Great route in superb position.
By jdm
Jan 8, 2013

I'll agree with dirtbag and hari. We went car to car in 9.5 hours (7:00 > 4:30), no fixing. This was 22 Sept 2000. It was snowing the night before as we bivvied by the car but the morning was clear as a (Liberty) bell. I was expecting scary old bolts but to my delight it had just been re-bolted.

A question though... where do you use hooks? We only had a regular rack of nuts and Friends.
By jim.dangle
Jul 29, 2013

The link for the route description is in accurate. Steph's Abegg's excellent description can be found here:

By Erroneous Publicus
Jul 21, 2015

Bring a small offset cam (Metolius purple/blue) for the 3rd pitch! I'm no aid wizard, but there is a placement on that pitch where that seemed to be the only thing that would work.
By Salcone
From: Fort Collins, Colorado
Aug 10, 2015

Classic route! Few tidbits of beta. Don't read below if you don't want beta.

1) The approach pitch is 5th class, fyi.
2) "First" pitch is mostly 5.9/5.10 with a couple 5.11 moves. Very free-able.
3) Some pins are loose and probably would not hold a lead fall. Could be hammered more solid.
4) Bashies on pitch 3 are equally sketch, but still holding strong August 2015.
5) Don't need as much gear as you'd expect. Single set micro cams, single set nuts (offsets helpful), doubles .4 - 2 C4s, one #3, no #4. Offset cams helpful. Mostly small finger sizes. I think we placed the grey alien on every single pitch.
6) Fixing lines saves a little time, but only about an hour if you free pitch 1 and aid quickly.
7) Hook? Seriously? That placement is a great pocket and the climbing is 5.9, just free it.

Lastly: If you leave gear at the base, as we did, you can shortcut through the woods off of the Blue Lake trail. Follow trail to its furthest point east, enter woods at that switchback, stay at the same elevation until a boulder field, angle uphill across boulder field, aim for the base of the broken northeast buttress, and voila, you'll recognize it. ~20 minutes of bushwaking from the Blue Lake Trail. Saves at least an hour over going to the highway and hiking back up. But don't try it in the dark.

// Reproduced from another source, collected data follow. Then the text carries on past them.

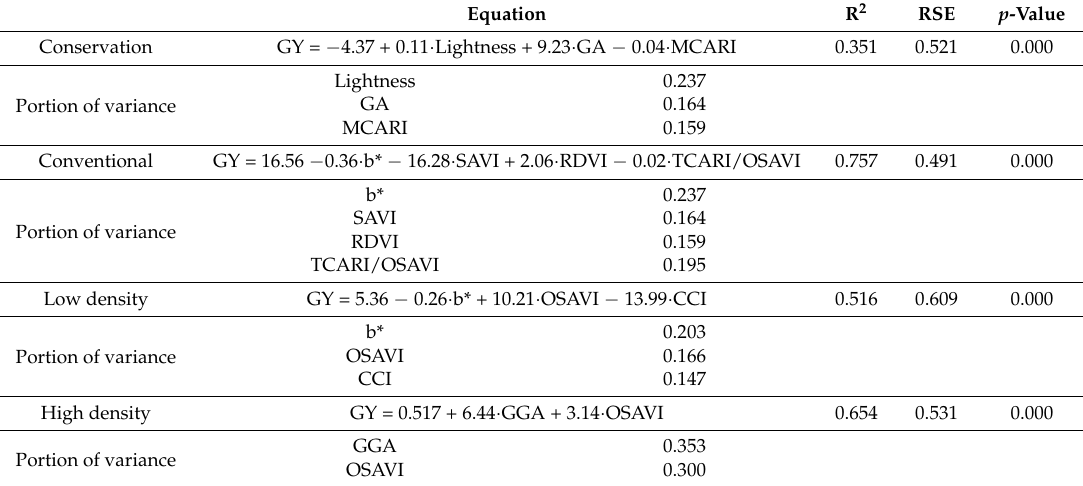
Table 8. Multilinear regression (stepwise) of grain yield (GY) as dependent variable and the remote sensing traits (RGB and multispectral vegetation indexes) measured from the unmanned aerial vehicle as independent variables. These indexes are defined at section Material and Methods. R 2 , determination coefficient; RSE, Residual Standard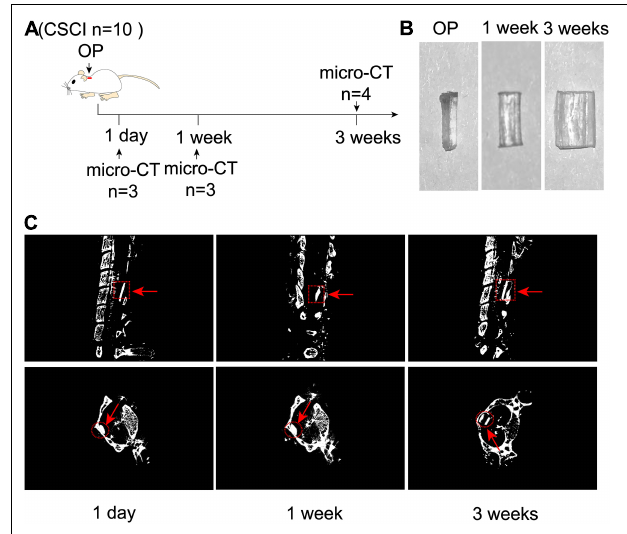
FIGURE 1 | Expansion of compression material after implantation. (A) Experimental design. (B) Alteration in the water-absorbable polyurethane polymer before and after surgery at 1 and 3 weeks. (C) Three-dimensional reconstruction and representative sagittal and transverse micro-CT images of the compressive segment. The red arrow indicates the compression site and material. 1 day post-injury: n = 3; 1 week post-injury: n = 3; 3 weeks post-injury: n =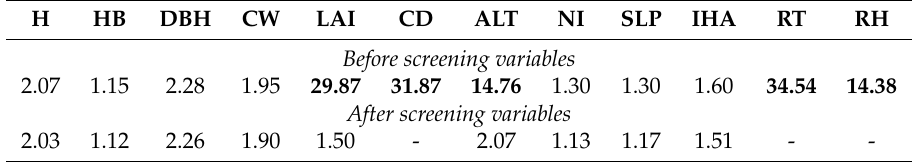
Table A2. The results of VIF before and after screening variables.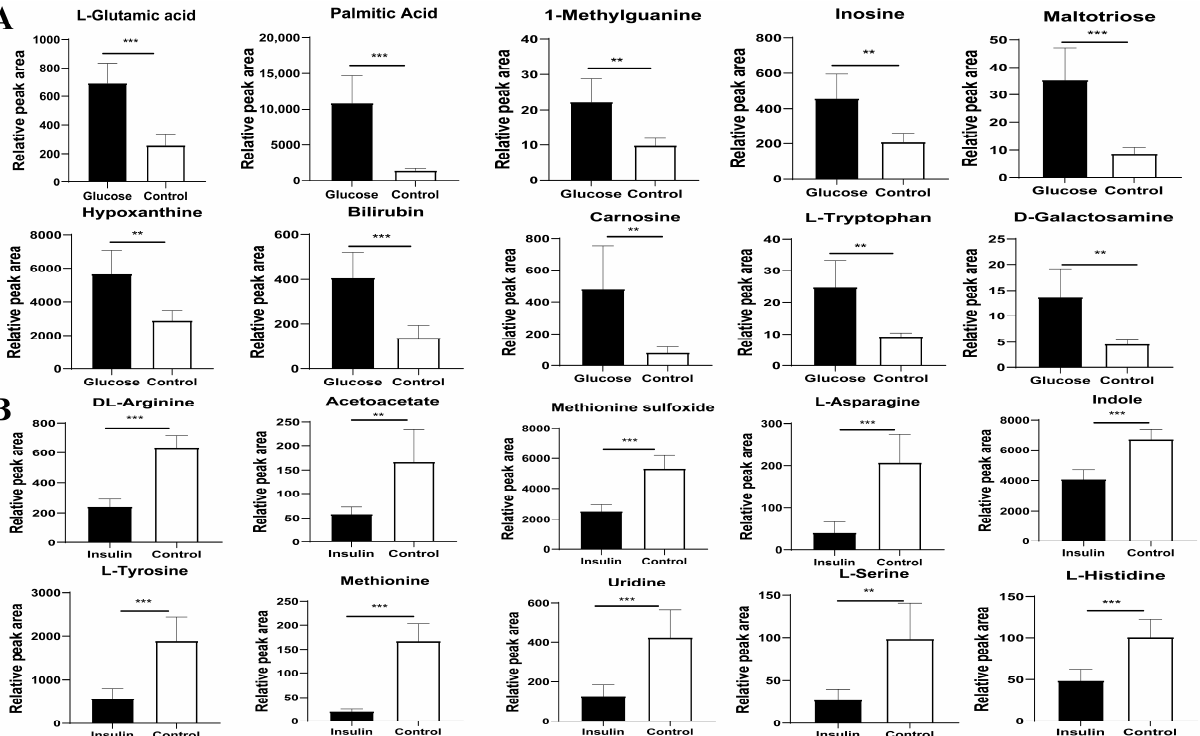
Figure 7. Differential metabolites of acute hyperglycemic/hypoglycemic chickens and control birds. ( A ) Peak area of representative key metabolites regulating blood glucose rise. ( B ) Peak area of representative key metabolites regulating blood glucose decline. All values of ( A , B ) are mean ± SE n = 6 chickens per group, with ** p < 0.01, *** p < 0.001, determined by Student’s t -test.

Has anyone tried descending the gully between Liberty and Concord to the EAST? Looks loose and sketchy but WAY faster than going west.
By Jplotz
From: Wenatchee, WA
Feb 16, 2016

The horror show of fixed heads were replaced with brand new heads.
By calvino
From: Marblemount, WA
Jul 31, 2016

One of the fixed angles pulled out on the rotten block on p7...
By blakeherrington
Oct 27, 2016

Free Climbing Beta

  • P1 is .10+ or .11a with a short crux. Length varies due to snow levels at the base.

  • P2 - is in the .13a/b range (V7ish) - you just need a few small cams or small stoppers. Belay on small ledge under bolt ladder. It's a short pitch and easy to lower down a loop to the belay for hauling up anything.

  • P3 - (~.12b) Moves out right via some .10+ mantels, using the high belay bolt to protect from a factor 2 fall. Finesse some 5.12 slab/face moves, then up the more featured arete and back left, across a final .11+/.12- sequence to the anchor.

  • P4 - There are a couple 5.11+ bits on this pitch, the first is protected by a fixed head maybe 6 or 7m off the belay. The second crux is high on the pitch, where the crack is thin and offset.

  • P5-P12 - If you've free climbed this far, you wont have trouble above P4.
By slim
Oct 27, 2016
rating: 5.11- 6c 22 VIII+ 22 E3 5c C2

your pitch breakdown has me a bit confused. do you have one of the usual pitches split into P2/P3, or maybe P3/P4? i just remember p1 being a fingercrack up to the belay spot under the big roof. p2 being the big roof and a bolted slab to a small ledge. p3 being a slab with some heads up to a nice stance below an 8 to 10a crack? in a nutshell, 3 hard pitches instead of 4 (?)